“Productivity is the cornerstone of profitability,” said Michael McLin during the HVAC Contractors Forum, “Productivity Tracking in the HVAC Industry for Design, Manufacturing, and Installation.”
“Labor is one of the largest, and certainly the most variable expense, in the sheet metal industry. However, the financial impact of productivity often goes under-communicated in the industry,” said McLin. “We found that many contractors do not track productivity during design, manufacturing, and installation because they are unfamiliar with the impact that improving productivity can have on their profitability,” he said.
“The reality is that tracking productivity is part art and part science, so you have to experiment a bit in order to succeed,” he continued. “If a five percent change in productivity yields a 50 percent change in profitability, how important is that to track and communicate?” The forum was also a preview of the white paper on the topic, which McLin is currently finalizing for a New Horizons Foundation project.
Productivity Tracking Helps Keep Score
Four panelists, including Brandon Bratz of the Waldinger Corporation, Corey Chestnut of Climate Engineers, Randy Freitas of Western Allied Mechanical, and Joseph Lansdell of Poynter Sheet Metal Inc., shared their experiences of how tracking productivity had translated into profitability for their companies.
“Many employees are intimidated by productivity tracking,” Lansdell said, so he made sure his staff understood how it would benefit the firm. “We talked about productivity to people in the company like we talked about sports,” Lansdell said. “When we rolled it out into the field, we asked, ‘How many of you play sports?’ Everybody raised their hands. Then we asked, ‘In how many of those sports do you not keep score?’”
“Just as keeping score during a game lets coaches know how a team is doing, productivity tracking gives managers the information they need to address problems,” he noted. “A contractor might use tracking information to determine actual costs for more accurate pricing or to find a more efficient way to perform certain tasks.”
“This is an enhancer to the production process,” Lansdell added. “In productivity tracking you’ll start reacting to problems quicker and addressing them quicker. Keep it simple and keep it consistent.”

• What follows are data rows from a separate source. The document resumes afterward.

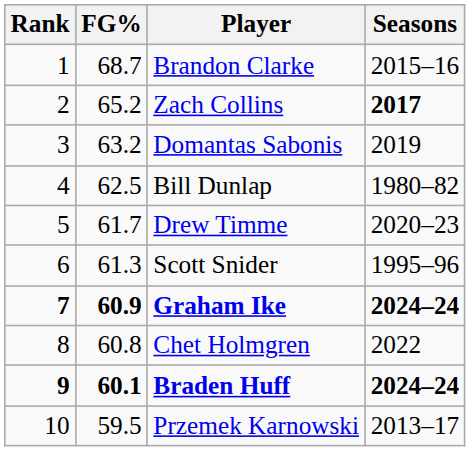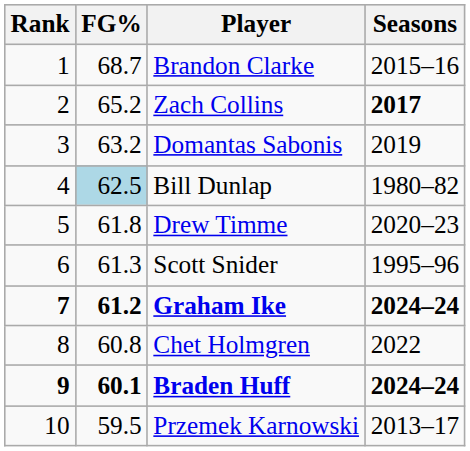Bill Dunlap | FG%: no background -> lightblue background
Drew Timme | FG%: 61.7 -> 61.8
Graham Ike | FG%: 60.9 -> 61.2
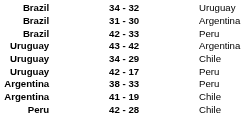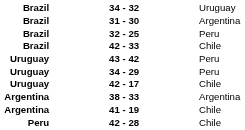+ row: Brazil | 32 - 25 | Peru
42 - 33 | column 3: Peru -> Chile
43 - 42 | column 3: Argentina -> Peru
34 - 29 | column 3: Chile -> Peru
42 - 17 | column 3: Peru -> Chile
38 - 33 | column 3: Peru -> Argentina
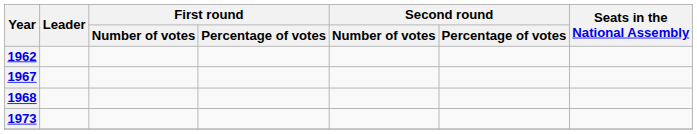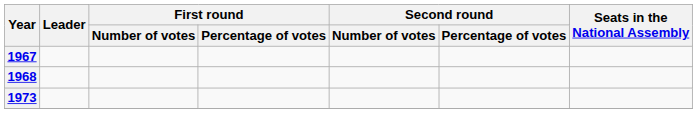- row: 1962
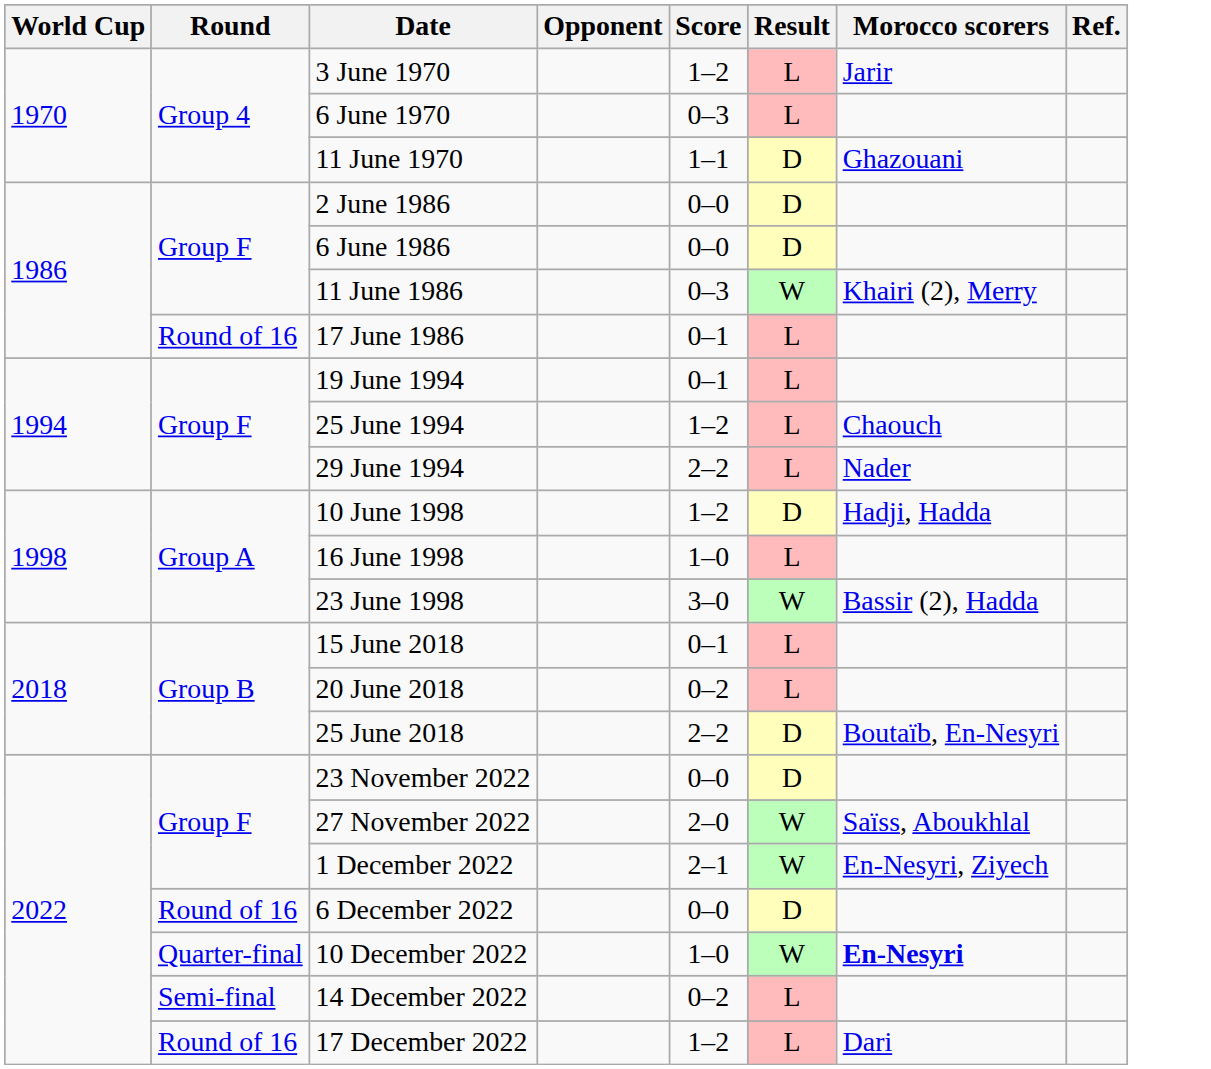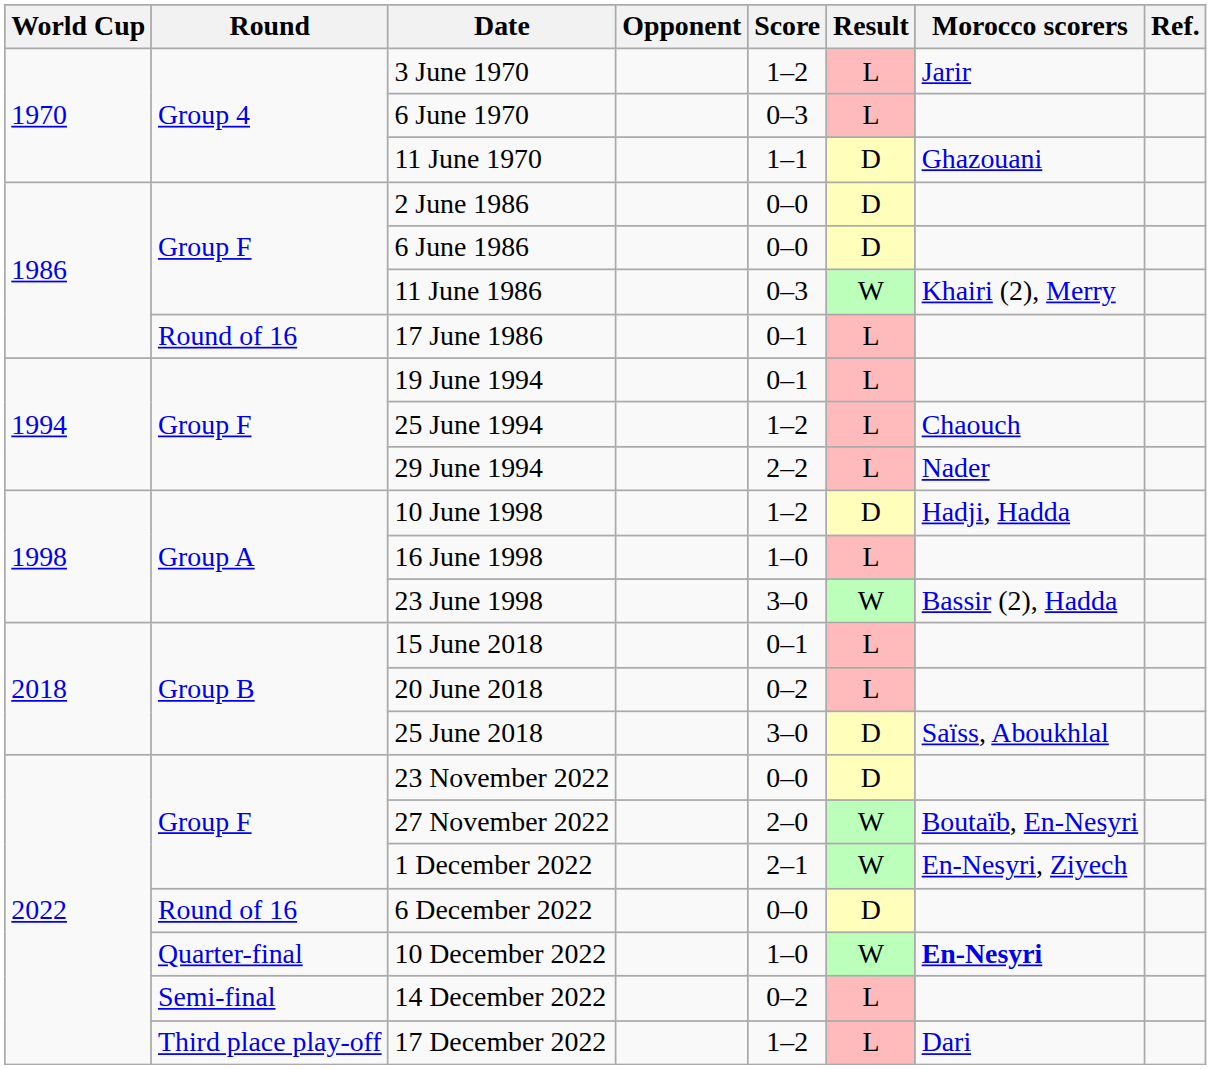25 June 2018 | Score: 2–2 -> 3–0
25 June 2018 | Morocco scorers: Boutaïb, En-Nesyri -> Saïss, Aboukhlal
27 November 2022 | Morocco scorers: Saïss, Aboukhlal -> Boutaïb, En-Nesyri
17 December 2022 | Round: Round of 16 -> Third place play-off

Freitas agreed. “We determined what we were going to track so it was consistent every time.”
Keeping Things Simple
Keeping score does not have to be a complex or expensive process. “Basically, every company’s accounting system already has this ability,” McLin explained. “Contractors can use the technology they already own. All they need to do is automate the timekeeping and add a progress reporting process. Software like Bluebeam or PlanGrid helps streamline the planning and reporting process, enhancing communication.”
Productivity and production tracking continue to evolve as methodologies progress in the industry. “Accept the fact that there might be things that don’t work and that failure is okay,” McLin said. “You pick something to get started on, and you test drive it and see if it works.”

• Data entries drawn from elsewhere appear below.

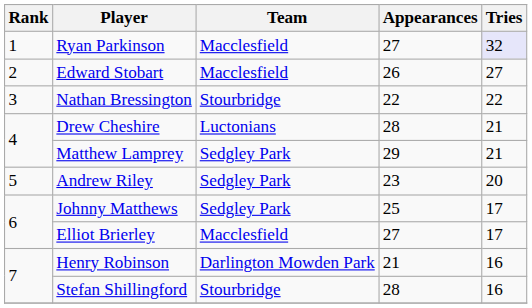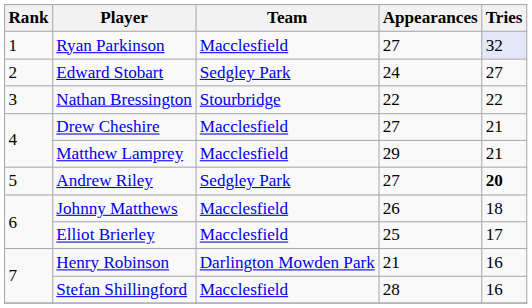Edward Stobart | Team: Macclesfield -> Sedgley Park
Edward Stobart | Appearances: 26 -> 24
Drew Cheshire | Team: Luctonians -> Macclesfield
Drew Cheshire | Appearances: 28 -> 27
Matthew Lamprey | Team: Sedgley Park -> Macclesfield
Andrew Riley | Appearances: 23 -> 27
Andrew Riley | Tries: normal -> bold
Johnny Matthews | Team: Sedgley Park -> Macclesfield
Johnny Matthews | Appearances: 25 -> 26
Johnny Matthews | Tries: 17 -> 18
Elliot Brierley | Appearances: 27 -> 25
Stefan Shillingford | Team: Stourbridge -> Macclesfield
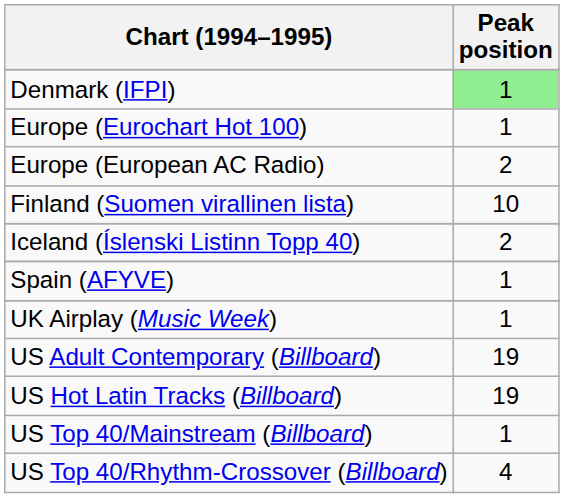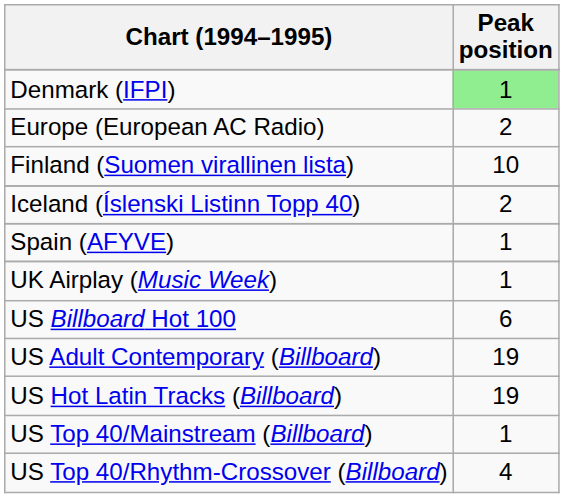- row: Europe (Eurochart Hot 100) | 1
+ row: US Billboard Hot 100 | 6
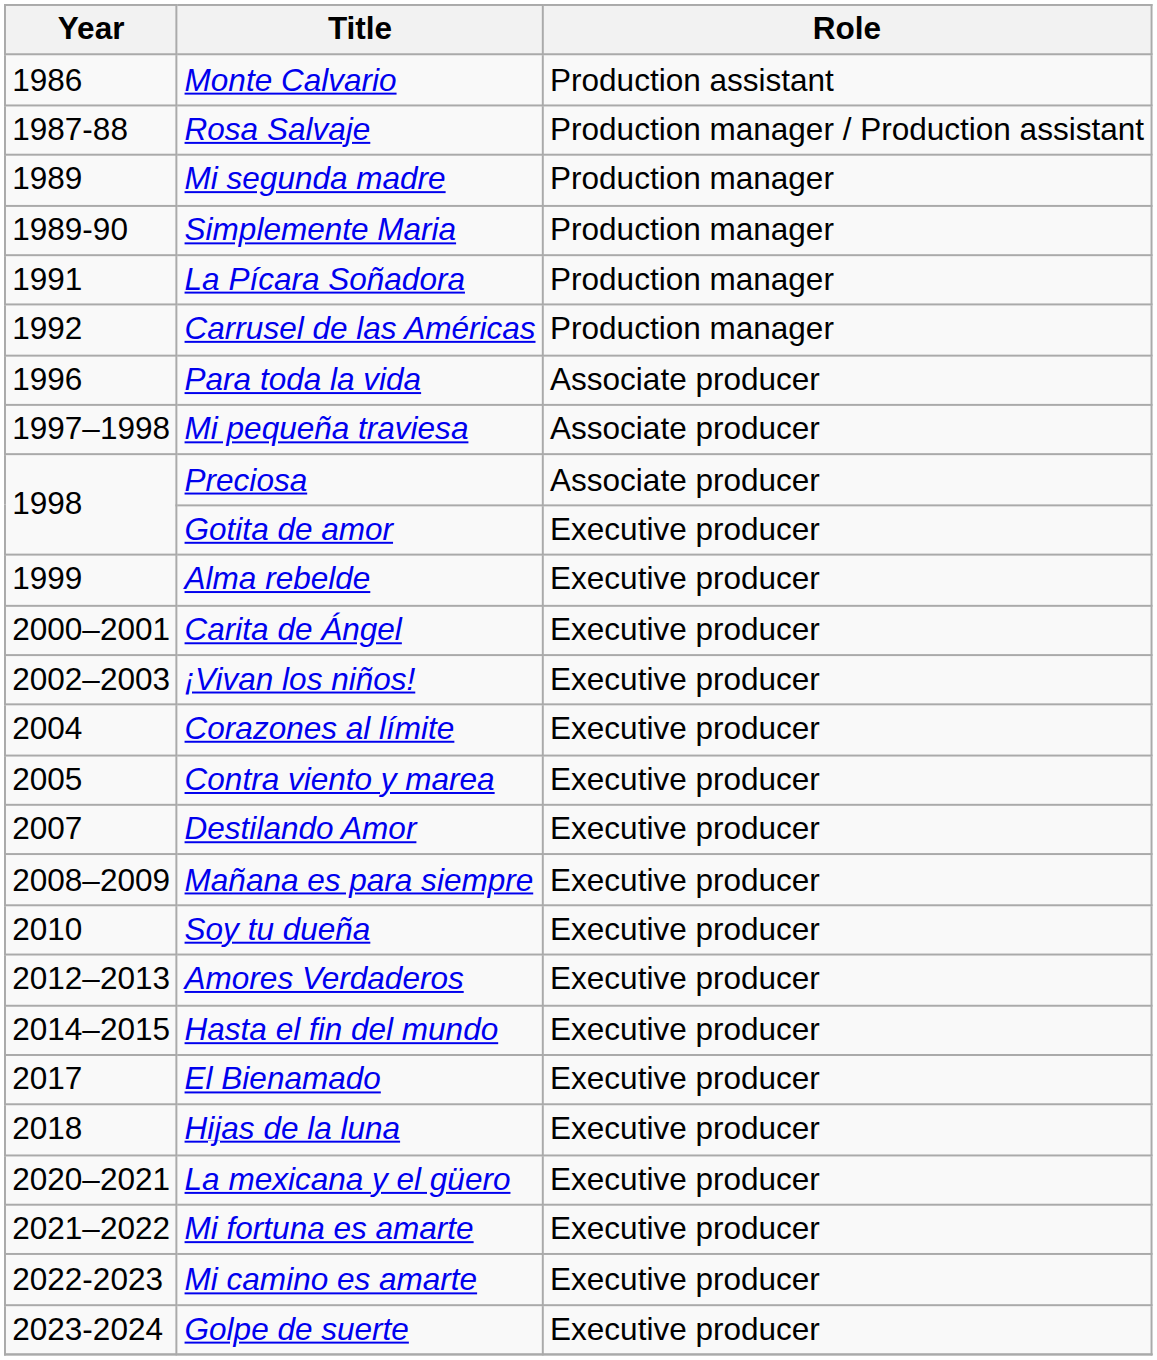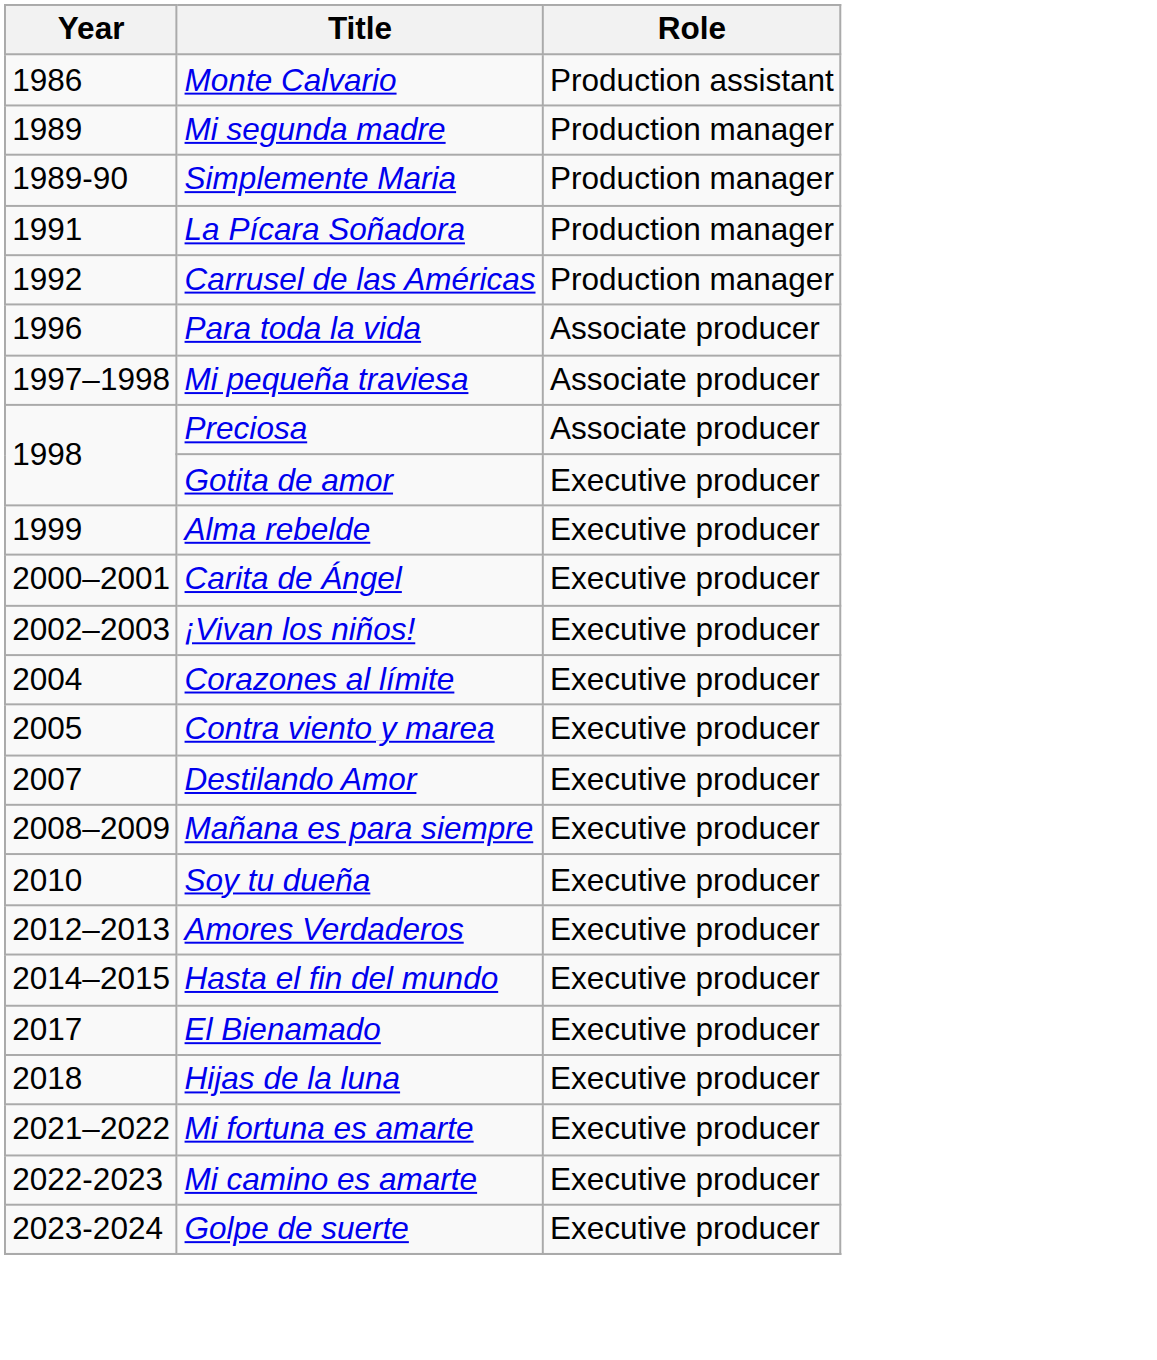- row: 1987-88 | Rosa Salvaje | Production manager / Production assistant
- row: 2020–2021 | La mexicana y el güero | Executive producer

“The first time we tried tracking, it quickly failed,” Lansdell added. “We went in way too deep, way too complex, and the results didn’t make sense. It’s like we counted things four times. We realized we needed to keep things simple.”
“Less is more,” McLin emphasized. “Having a few activities that are relatively simple to track works best. If your system is over-complicated, the guys in the field won’t use it. For example, when you’re installing a main duct, there’s no need to track the installation of the fire damper and the variable air volume box separately. For best results, track everything in-line, not individual components.”